_MATERIAL PROVIDED:_
-----

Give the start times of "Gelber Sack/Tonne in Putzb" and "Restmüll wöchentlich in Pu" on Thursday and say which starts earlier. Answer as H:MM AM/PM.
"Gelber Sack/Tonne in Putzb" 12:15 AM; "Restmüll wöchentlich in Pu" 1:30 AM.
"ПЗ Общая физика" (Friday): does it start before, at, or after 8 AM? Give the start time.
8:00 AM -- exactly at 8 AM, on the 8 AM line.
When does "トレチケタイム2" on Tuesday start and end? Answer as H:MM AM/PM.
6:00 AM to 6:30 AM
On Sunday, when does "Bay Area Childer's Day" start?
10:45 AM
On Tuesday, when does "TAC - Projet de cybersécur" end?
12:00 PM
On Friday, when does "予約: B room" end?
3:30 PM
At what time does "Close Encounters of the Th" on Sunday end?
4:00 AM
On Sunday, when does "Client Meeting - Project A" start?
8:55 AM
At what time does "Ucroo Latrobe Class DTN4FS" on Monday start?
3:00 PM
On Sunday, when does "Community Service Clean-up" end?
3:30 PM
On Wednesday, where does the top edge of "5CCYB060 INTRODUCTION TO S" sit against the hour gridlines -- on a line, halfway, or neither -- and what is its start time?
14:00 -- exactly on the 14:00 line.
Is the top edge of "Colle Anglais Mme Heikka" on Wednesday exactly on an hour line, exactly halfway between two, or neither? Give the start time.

-----

Reproduce word for word the lines of the material, starting with the line that contains "On Wednesday, where" and continuing through the last line of the material.

_RESULT OF THIS EXERCISE:_
On Wednesday, where does the top edge of "5CCYB060 INTRODUCTION TO S" sit against the hour gridlines -- on a line, halfway, or neither -- and what is its start time?
14:00 -- exactly on the 14:00 line.
Is the top edge of "Colle Anglais Mme Heikka" on Wednesday exactly on an hour line, exactly halfway between two, or neither? Give the start time.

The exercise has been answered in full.